● TASK ITEM
Put each line of the data below into a Markdown table with two columns, n for the row number and Line for the text, and skip blank lines. Leave the pictures out of the table.

Saved data entries
= Beginning of Section =
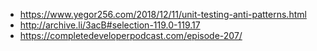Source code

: - https://www.yegor256.com/2018/12/11/unit-testing-anti-patterns.html
- http://archive.li/3acB#selection-119.0-119.17
- https://completedeveloperpodcast.com/episode-207/
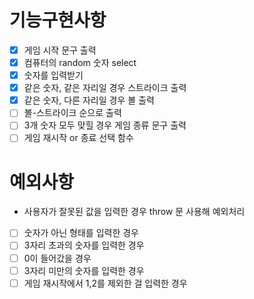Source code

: # 기능구현사항

- [x] 게임 시작 문구 출력
- [x] 컴퓨터의 random 숫자 select
- [x] 숫자를 입력받기
- [x] 같은 숫자, 같은 자리일 경우 스트라이크 출력
- [x] 같은 숫자, 다른 자리일 경우 볼 출력
- [ ] 볼-스트라이크 순으로 출력
- [ ] 3개 숫자 모두 맞힐 경우 게임 종류 문구 출력
- [ ] 게임 재시작 or 종료 선택 함수

# 예외사항
- 사용자가 잘못된 값을 입력한 경우 throw 문 사용해 예외처리
- [ ] 숫자가 아닌 형태를 입력한 경우
- [ ] 3자리 초과의 숫자를 입력한 경우 
- [ ] 0이 들어갔을 경우
- [ ] 3자리 미만의 숫자를 입력한 경우
- [ ] 게임 재시작에서 1,2를 제외한 걸 입력한 경우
= End of Section =
● ANSWER SPACE
| n | Line |
|---|---|
| 1 | Source code |
| 2 | : - https://www.yegor256.com/2018/12/11/unit-testing-anti-patterns.html |
| 3 | - http://archive.li/3acB#selection-119.0-119.17 |
| 4 | - https://completedeveloperpodcast.com/episode-207/ |
| 5 | Source code |
| 6 | : # 기능구현사항 |
| 7 | - [x] 게임 시작 문구 출력 |
| 8 | - [x] 컴퓨터의 random 숫자 select |
| 9 | - [x] 숫자를 입력받기 |
| 10 | - [x] 같은 숫자, 같은 자리일 경우 스트라이크 출력 |
| 11 | - [x] 같은 숫자, 다른 자리일 경우 볼 출력 |
| 12 | - [ ] 볼-스트라이크 순으로 출력 |
| 13 | - [ ] 3개 숫자 모두 맞힐 경우 게임 종류 문구 출력 |
| 14 | - [ ] 게임 재시작 or 종료 선택 함수 |
| 15 | # 예외사항 |
| 16 | - 사용자가 잘못된 값을 입력한 경우 throw 문 사용해 예외처리 |
| 17 | - [ ] 숫자가 아닌 형태를 입력한 경우 |
| 18 | - [ ] 3자리 초과의 숫자를 입력한 경우  |
| 19 | - [ ] 0이 들어갔을 경우 |
| 20 | - [ ] 3자리 미만의 숫자를 입력한 경우 |
| 21 | - [ ] 게임 재시작에서 1,2를 제외한 걸 입력한 경우 |